Сразу, как только закрылся занавес, к Мурину подошел главный режиссер. «Сейчас спросит и отдышаться не даст», — подумал Мурин и ошибся. Гусев не задал обычного вопроса.
— Мне сюда в театр не звонили? — осведомился Мурин.
— Этого не знает никто, — ответил Гусев и почему-то улыбнулся. — Вполне возможно, что и звонили…
«Молодой совсем, а уже развязный», — подумал Мурин.
— Что-то у нас с телефонами произошло непонятное, — пояснил главный режиссер. — Наверно, авария. Если бы вы понадобились, вас бы нашли. В управлении, по-видимому, знают, что вы в театре?..
— Знают, — подтвердил Мурин. «Ну, не теряй время, спроси о спектакле, а я тебе отвечу: «Нет слов».
— Такие вот дела… Виктор Алексеевич, я хотел у вас спросить, видали по телевизору, как наши играли с канадскими профессионалами?..
— Нет слов, — ответил Мурин. «Молодой, а уже хитрый».
— Я лично получил огромное удовольствие. Ваше пальто у меня в кабинете.
Когда они пришли в кабинет главного режиссера, Мурин снял телефонную трубку.
— Я думал, вы пошутили, а он, оказывается, и правда молчит… — «Неужели специально выключили, чтоб меня к стенке прижать?»
В кабинет вошел директор театра, с порога сообщил:
— У нас телефоны не работают. Позвонили в бюро ремонта, обещали исправить.
— Как же вы позвонили, если телефоны не работают? — усмехнулся Мурин.
— Из автомата.
— Ясно… Ну что ж, ничего страшного. — Мурин понял, разговора уже не избежать. Вот художник заглянул, и заведующая литературной частью, и артист Луганский. Еще кто-то пришел, и все с интересом и с ожиданием смотрят на него. Последним пожаловал артист Левко — прекрасный комик, любимец города.
— Уважаемые товарищи! Дамы и господа! Леди и джентльмены! Прошу прощения, что заставил себя ждать. — Левко отвесил церемонный поклон. — Но ведь негоже начинать серьезный разговор, пока не явился я как представитель мыслящей интеллигенции. Так что могем приступать…
Мурин улыбнулся. «Хорошо, что появился этот веселый артист. И разговор может получиться шутливый».
Главный режиссер с симпатией смотрел на Левко.
А старый комик поклонился портрету Станиславского, вернулся к двери и плотно закрыл ее, тяжелую, украшенную резьбой. Сухо щелкнул английский замок. С сознанием исполненного долга Левко опустился в кресло и произнес:
— Мы пленены, виконт! И я клянусь, лишь добрый дух или счастливый случай нам возвратит свободу. Будем ждать.
— А если кто не может ждать, у кого срочные дела? — включаясь в шутливый тон, спросил Мурин.
— Напрасно дверь закрыли, Яков Кириллович, — сказал директор. — Душно здесь и к тому же накурено… Откройте, пожалуйста.
— Будет сделано.
Подойдя к двери, Левко попытался ее открыть, но это ему не удалось.
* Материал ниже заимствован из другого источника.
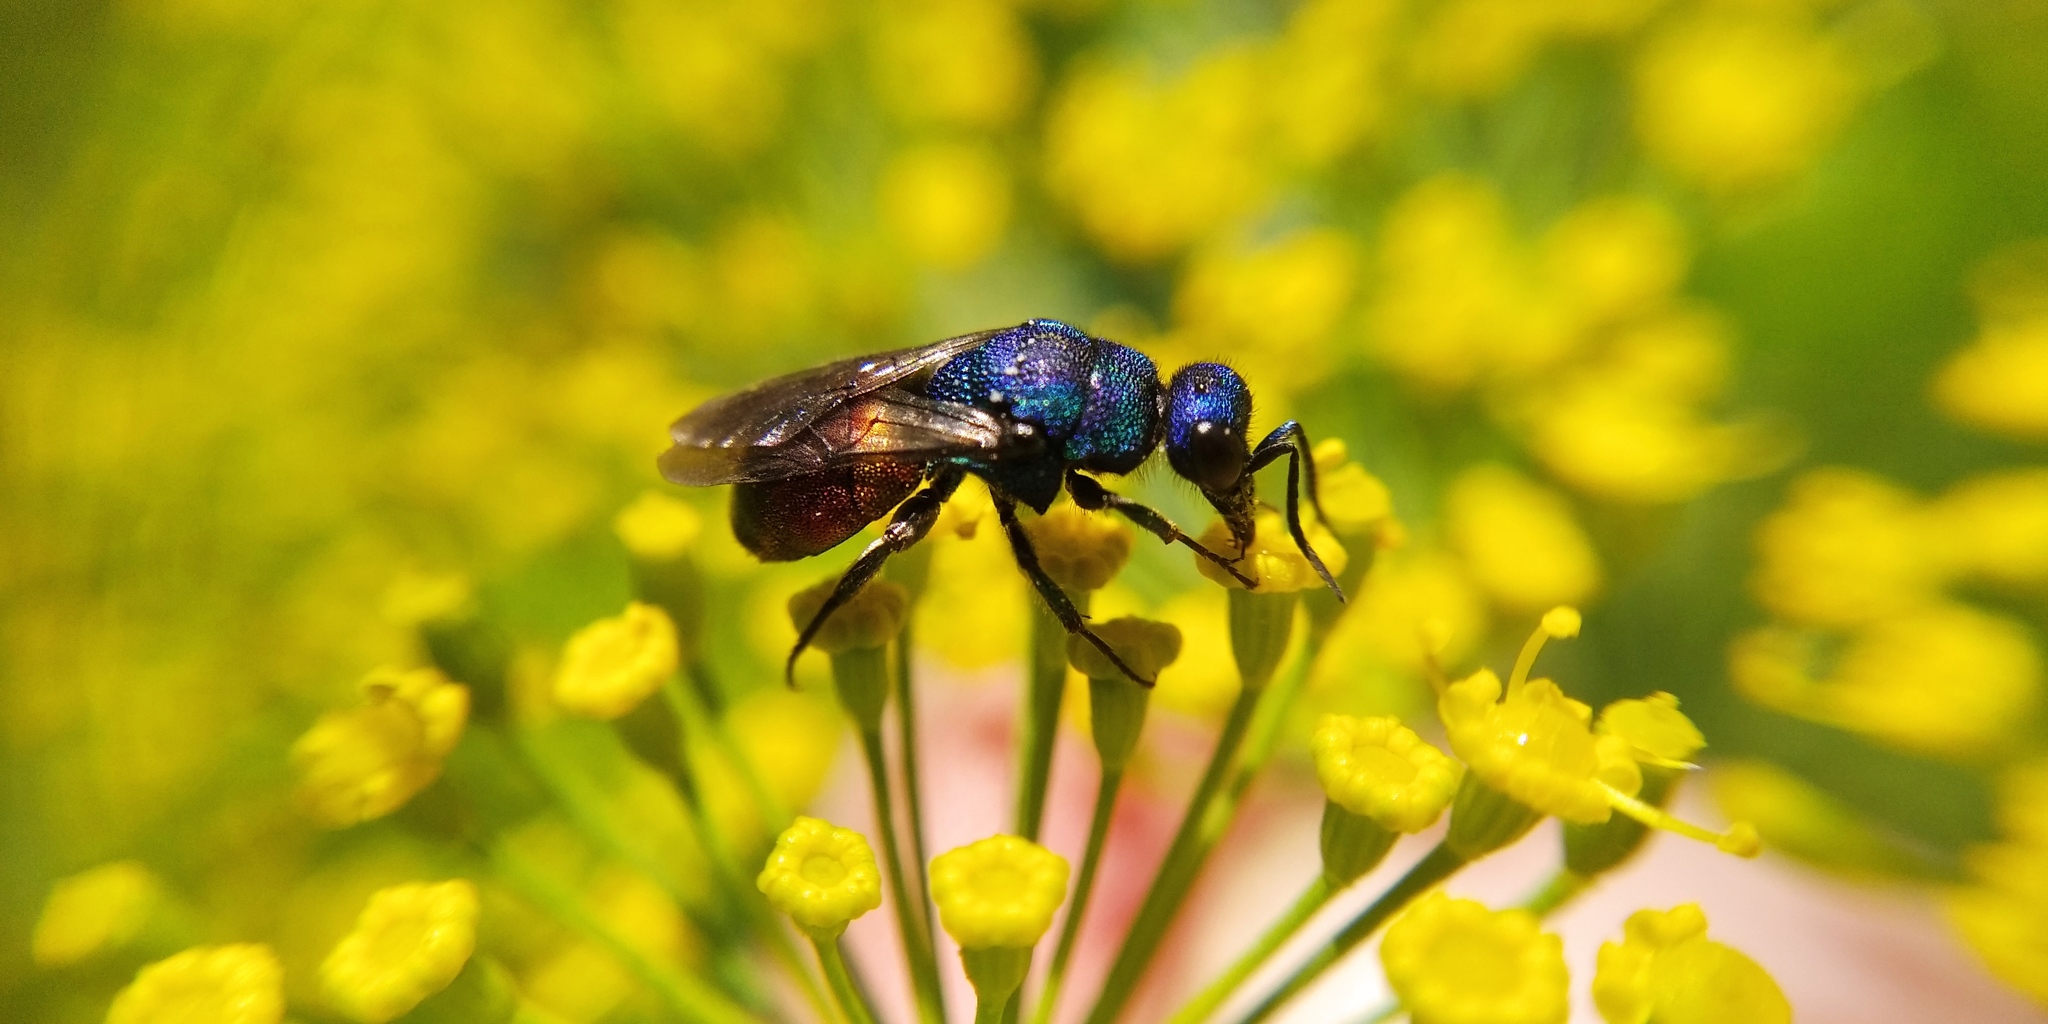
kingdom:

В замке, видимо, что-то заело.
— Надо же, какая глупость приключилась, — сказал директор театра, но по виду его нельзя было с уверенностью сказать, так ли уж он сильно огорчен. — Ничего, товарищи, рано или поздно мы отсюда выйдем.
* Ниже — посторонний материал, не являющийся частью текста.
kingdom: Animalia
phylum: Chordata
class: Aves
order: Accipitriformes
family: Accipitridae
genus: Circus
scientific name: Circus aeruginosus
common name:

Мурин снял с вешалки пальто. «Уйти бы надо. Прямо сейчас».
— Пригласите слесаря. Он откроет.
— Правильно, Виктор Алексеевич.
Директор постучал в дверь.
— Войдите! — ответили из коридора.
— Я давно прошу сменить этот замок, — сказал главный режиссер.
Директор снова постучал.
— Товарищи! Кто-нибудь! Позовите Нину!..
— Очень нескладно получилось, — сказал Мурин. — Меня там люди ждут.
— Минутное дело, — сказал директор. — Вам будет жарко в пальто, вы пока снимите.
— Ничего.
— Анатолий Фомич! — раздался за дверью женский голос. — Это я — Нина. Что случилось?
— Замок сломался. Мы выйти не можем. Быстренько найдите слесаря.
— Бегу!
За дверью стало тихо.
— Давайте пока что-нибудь споем, — предложил Левко, — можно из «Князя Игоря»: «О, дайте, дайте мне…»
— Подойдет, — согласился Мурин. — «Князь Игорь» — классическая вещь. — «Пусть люди знают, что и я тоже не лишен юмора».